Version one goals

The goals for version one of the Data Map Schema project are intentionally simple:

Harmonize DataMapPlot and latent-scope to use the same file format over the web.
Connoiter implements is writing reference implmentations for read and writer
1. Client: Vectron, a web-app that is a data map reader and visualizer
2. Server: Dockerized RAG repo data mapper, a data map writer

The client and server reference implementations will be demo’d together in a RAG chat context. The chat UI will have a Data Map viz showing which parts of the RAG repository’s data is being included in the LLMs context window based on user’s query. This will work with some popular FOSS RAG codebase.

For Version One, out of scope is:

3D, nor higher dimensions
Not multiple embeddings
Anything besides text, no image nor other media

The goal is simply to come up with an interchange format which can be used by both Tutte Institute code as well as Latent Interface’s code. If those projects do not wish to be disturbed, we can simply crank out some transcoders that read their existing format and package the data up in the Apache Iceberg files for a Data Map Schema.

There are two main organizations cranking out liberally licensed open source data map machinery: the Tutte Institute and Latent Interfaces, and (conveniently) the latter uses machinery from the former. We are just trying to make those tools interoperable. And Vectron is simply Connoiter’s reference implementation of a data map reader.

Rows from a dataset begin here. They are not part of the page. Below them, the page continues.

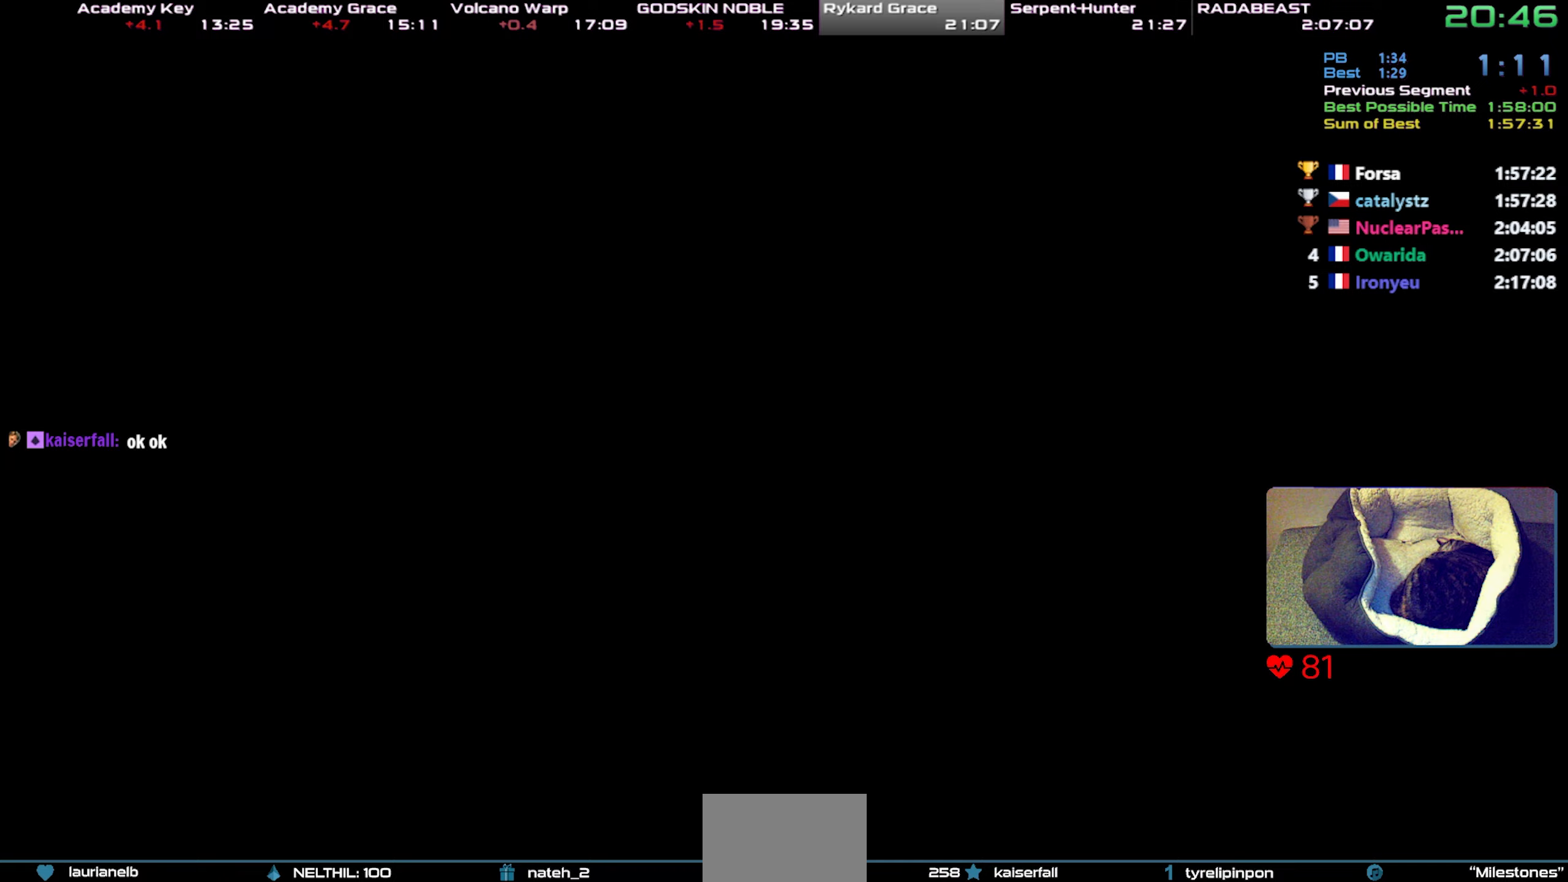
{"buttons": [], "left_stick": "center", "right_stick": "center", "events": [[17, "CROSS", "up"], [67, "CROSS", "down"], [167, "CROSS", "up"], [217, "CROSS", "down"], [317, "CROSS", "up"], [367, "CROSS", "down"], [450, "CROSS", "up"]]}
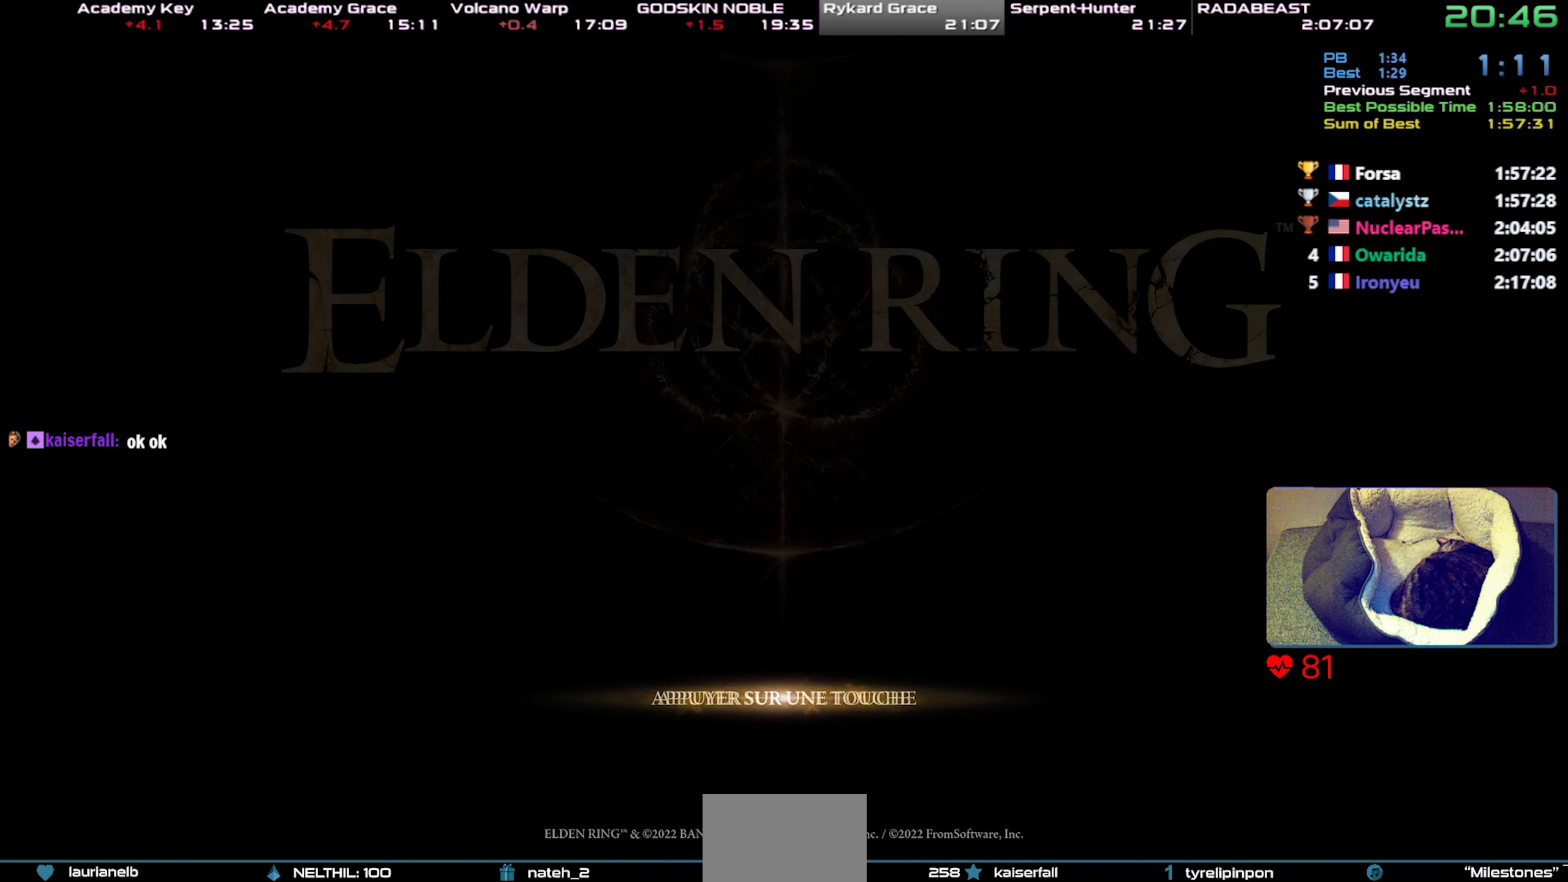
{"buttons": ["CROSS"], "left_stick": "center", "right_stick": "center", "events": [[17, "CROSS", "down"], [117, "CROSS", "up"], [167, "CROSS", "down"], [233, "CROSS", "up"], [317, "CROSS", "down"], [400, "CROSS", "up"], [450, "CROSS", "down"]]}
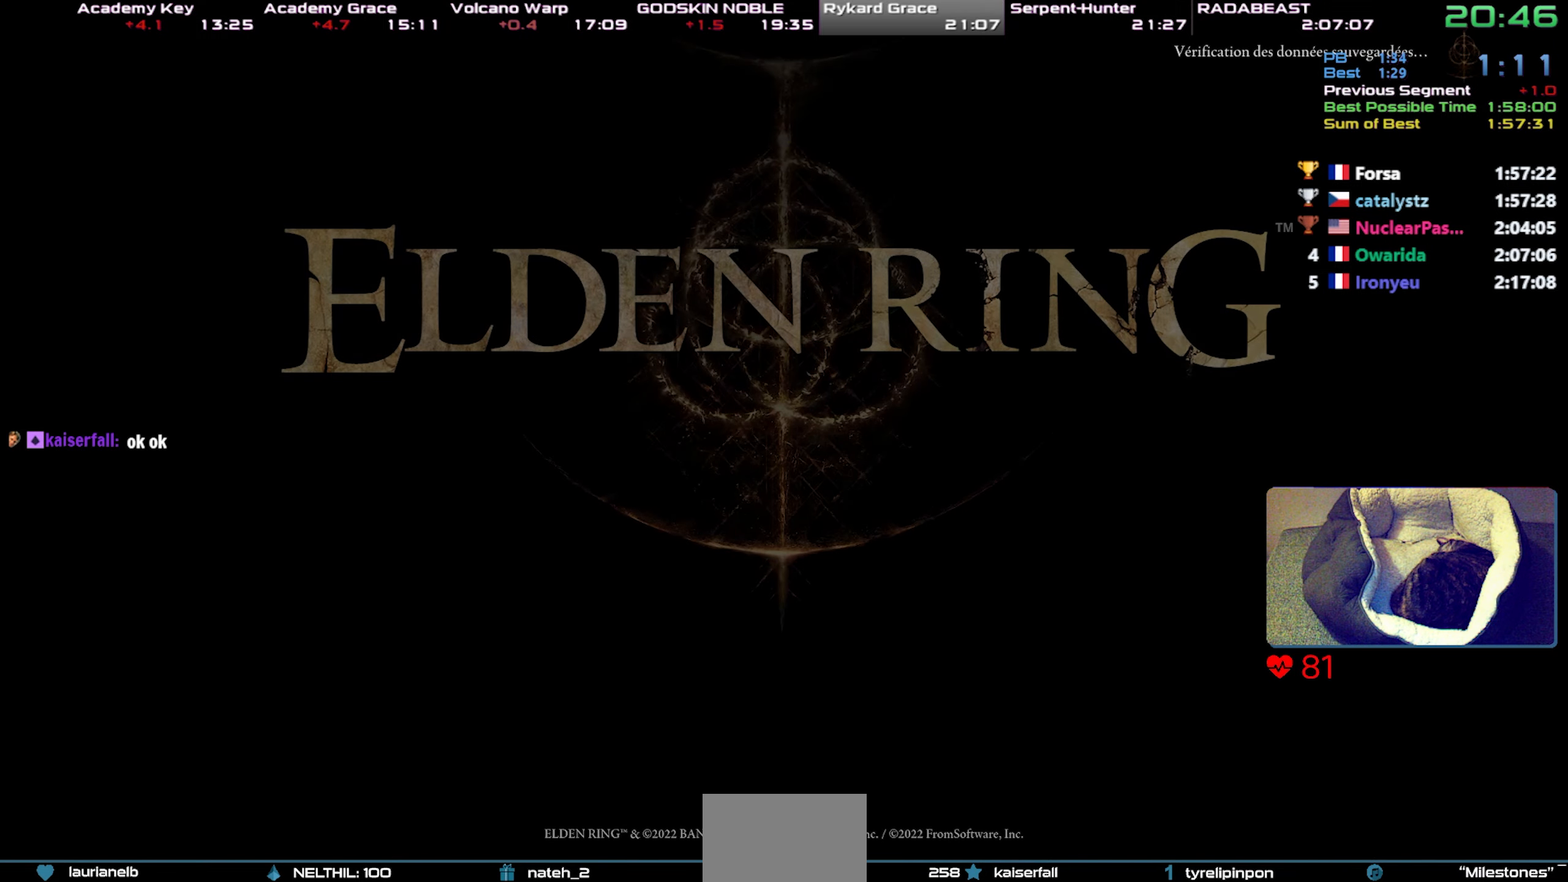
{"buttons": [], "left_stick": "center", "right_stick": "center", "events": [[33, "CROSS", "up"], [117, "CROSS", "down"], [200, "CROSS", "up"], [267, "CROSS", "down"], [350, "CROSS", "up"], [400, "CROSS", "down"], [483, "CROSS", "up"]]}
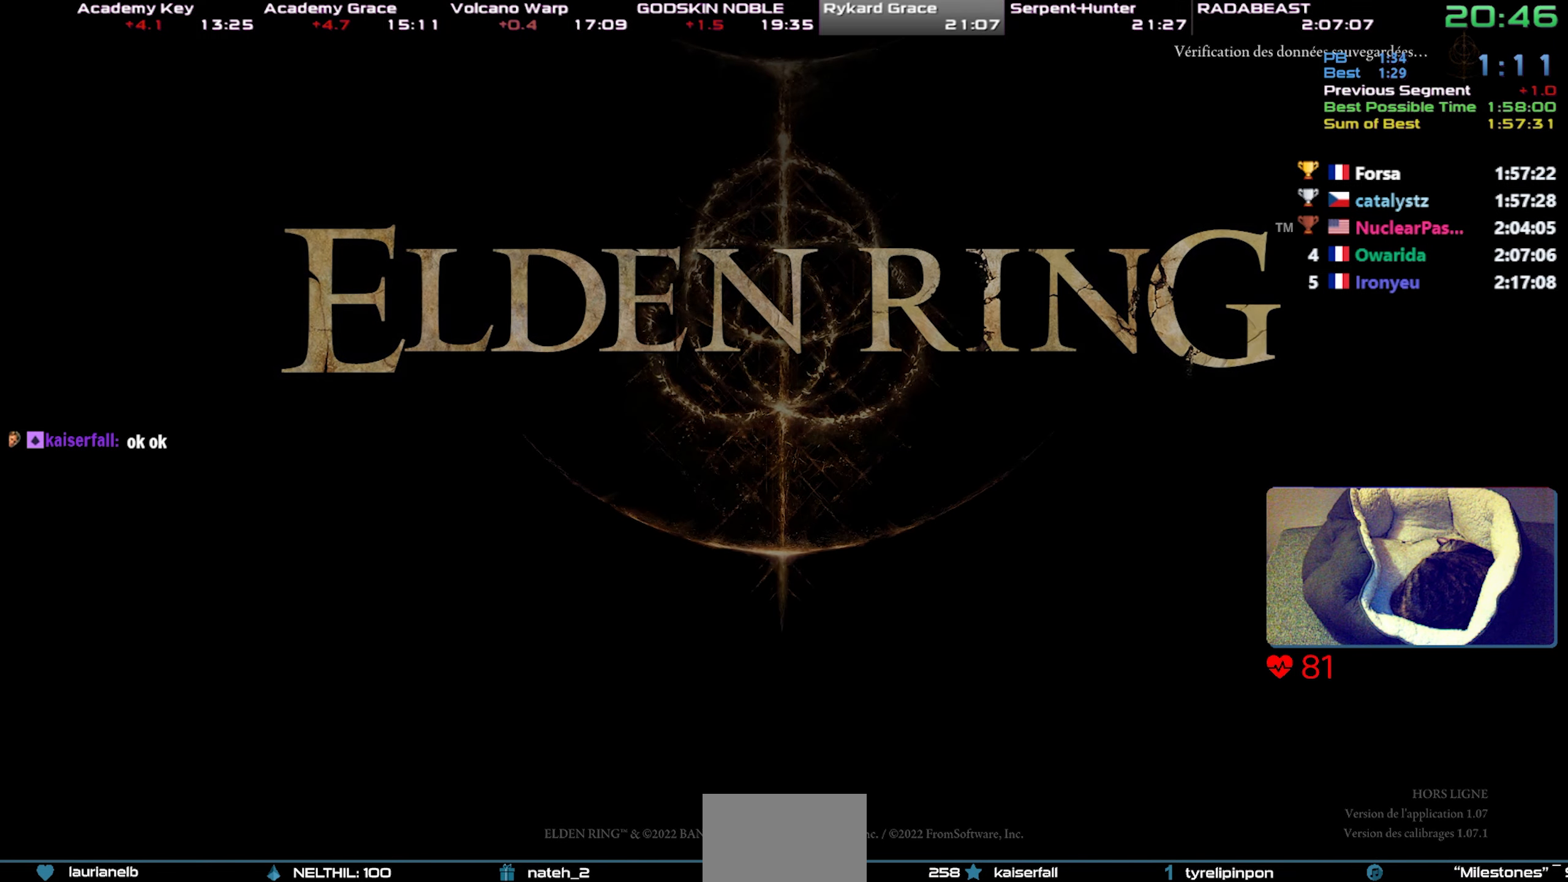
{"buttons": ["CROSS"], "left_stick": "center", "right_stick": "center", "events": [[50, "CROSS", "down"], [133, "CROSS", "up"], [200, "CROSS", "down"], [283, "CROSS", "up"], [333, "CROSS", "down"], [433, "CROSS", "up"], [483, "CROSS", "down"]]}
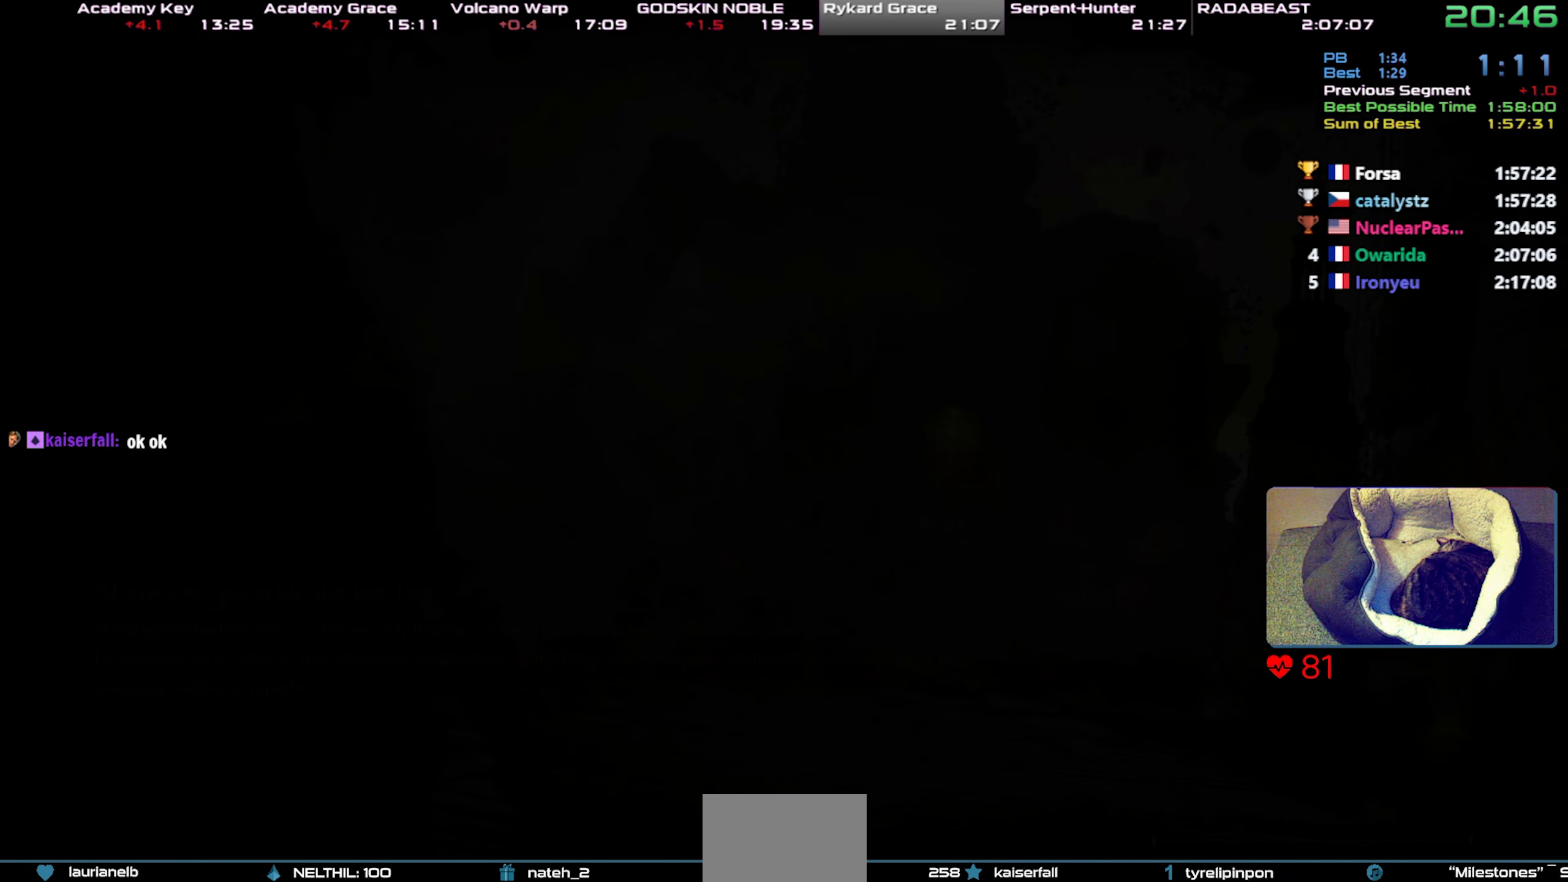
{"buttons": ["CROSS"], "left_stick": "center", "right_stick": "center", "events": [[83, "CROSS", "up"], [150, "CROSS", "down"], [217, "CROSS", "up"], [283, "CROSS", "down"], [350, "CROSS", "up"], [417, "CROSS", "down"]]}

Additionally, Connoiter is coding up new codebases for reference implementations of a client (read: Vectron) and a server (a containerized service which reads from RAG repositories and produces data maps) which can be used in a RAG backed chatbot system context, which can easily be integrated with FOSS RAG systems. Arguably this RAG stuff is new, and dropping it from the requirements would make Version One even easier to accomplish but Connoiter firmly believes the RAG context is worth guaranteeing from the start (for example, there needs to be a way to – over the wire – express a map subset for, say, selection or RAG retriever results listings).

(Bonus: we might as well seed a service API by starting with ls-serves’s existing API while we’re defining the data at rest format; but that IS a separate thing. Of course, such an API would obviously serve up data map schema’d info… so, blantantly relevant for standardization work.)